*Aim of the task*
Look for the word "back" in the entries and copy each line where it appears.

*Exercise data*
[Start of Attachment]

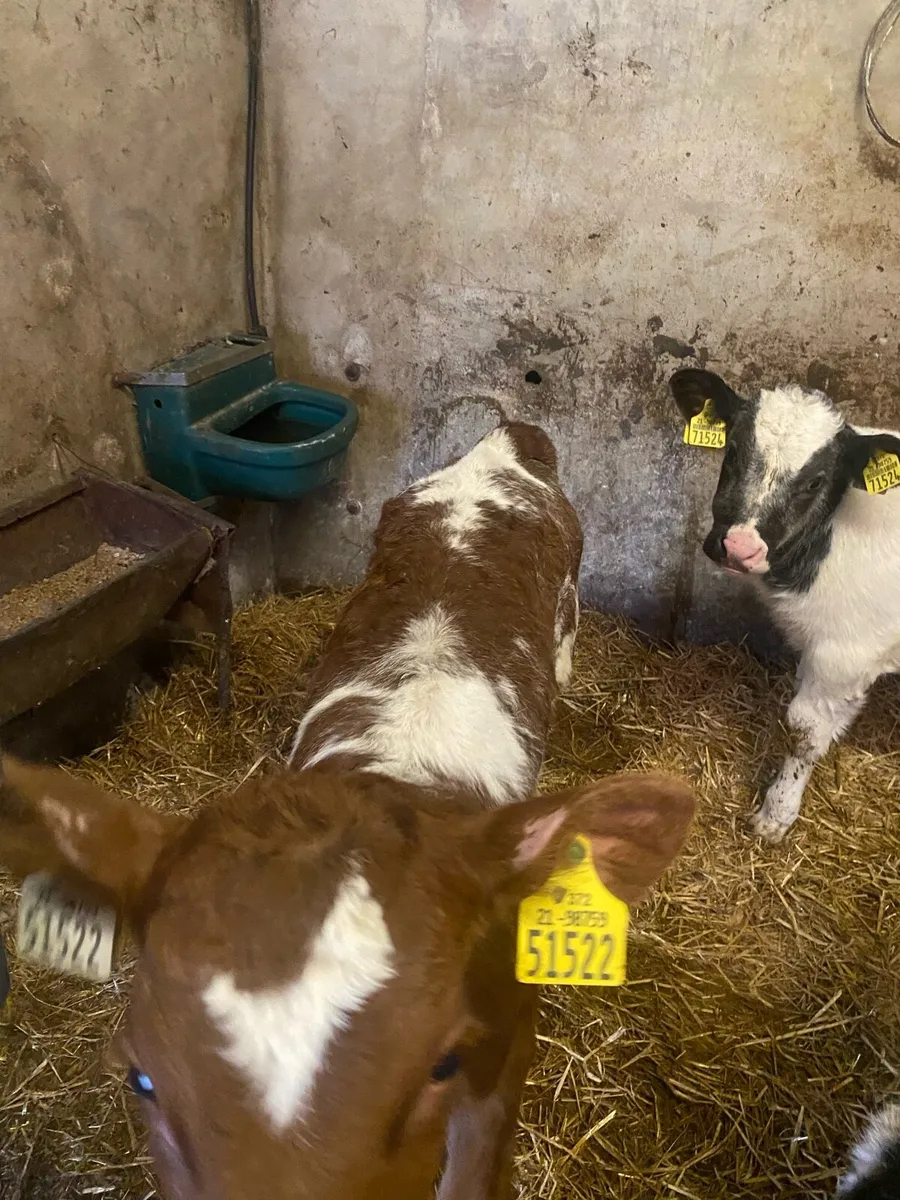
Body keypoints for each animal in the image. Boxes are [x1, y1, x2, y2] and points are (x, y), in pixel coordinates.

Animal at [670, 368, 900, 843]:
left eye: (815, 481)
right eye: (732, 452)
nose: (740, 547)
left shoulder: (844, 654)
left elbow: (803, 732)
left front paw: (776, 813)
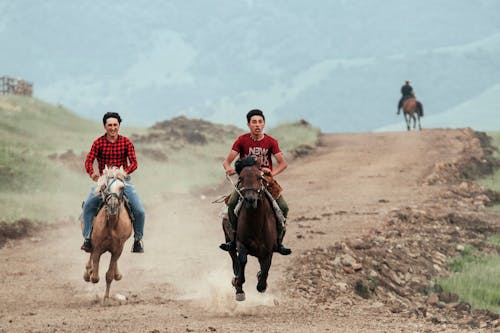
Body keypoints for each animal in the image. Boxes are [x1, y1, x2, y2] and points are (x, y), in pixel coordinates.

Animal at [222, 158, 278, 300]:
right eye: (240, 178)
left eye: (260, 177)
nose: (250, 199)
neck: (256, 225)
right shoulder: (241, 243)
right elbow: (242, 260)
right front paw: (238, 285)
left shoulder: (268, 250)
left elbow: (265, 268)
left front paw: (261, 284)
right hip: (228, 238)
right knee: (233, 257)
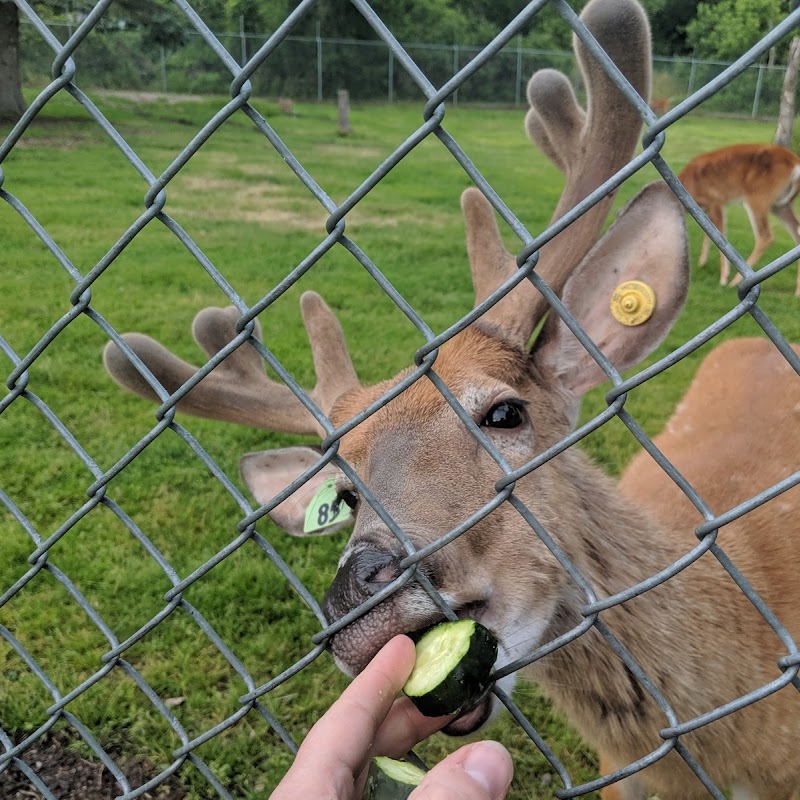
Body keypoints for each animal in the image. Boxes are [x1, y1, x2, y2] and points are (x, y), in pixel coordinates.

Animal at [680, 142, 800, 296]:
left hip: (757, 196)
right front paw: (702, 263)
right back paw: (797, 292)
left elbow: (721, 238)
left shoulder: (716, 202)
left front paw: (723, 278)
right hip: (780, 205)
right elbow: (709, 234)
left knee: (765, 236)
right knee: (796, 233)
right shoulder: (704, 209)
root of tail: (795, 162)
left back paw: (736, 282)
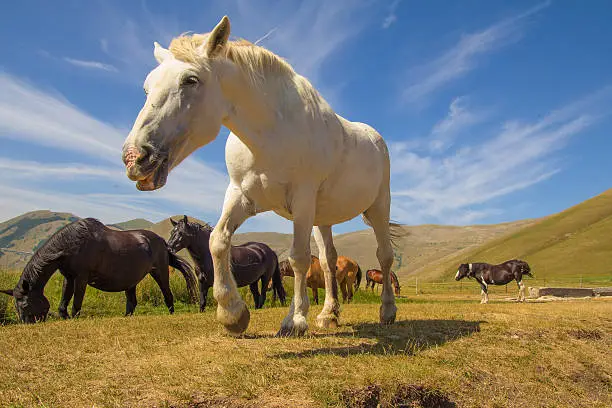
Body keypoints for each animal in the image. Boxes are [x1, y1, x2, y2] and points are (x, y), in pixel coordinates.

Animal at [0, 218, 196, 324]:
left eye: (25, 305)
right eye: (16, 306)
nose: (27, 324)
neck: (72, 243)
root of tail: (163, 242)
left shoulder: (81, 277)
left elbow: (77, 300)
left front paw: (74, 317)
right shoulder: (68, 276)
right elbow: (64, 299)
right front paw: (64, 316)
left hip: (160, 272)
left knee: (167, 294)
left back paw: (171, 313)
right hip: (131, 281)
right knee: (132, 302)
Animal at [122, 15, 404, 336]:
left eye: (190, 80)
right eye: (147, 87)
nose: (135, 158)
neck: (270, 134)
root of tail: (375, 138)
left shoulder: (302, 201)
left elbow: (298, 258)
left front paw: (294, 320)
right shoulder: (240, 195)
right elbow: (218, 241)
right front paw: (232, 314)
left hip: (378, 207)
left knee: (384, 255)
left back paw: (387, 311)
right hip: (322, 219)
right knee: (329, 261)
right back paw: (328, 314)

[End of Attachment]

*Solution to the problem*
right back paw: (797, 292)
left back paw: (736, 282)
left back paw: (171, 313)
left back paw: (387, 311)
right back paw: (328, 314)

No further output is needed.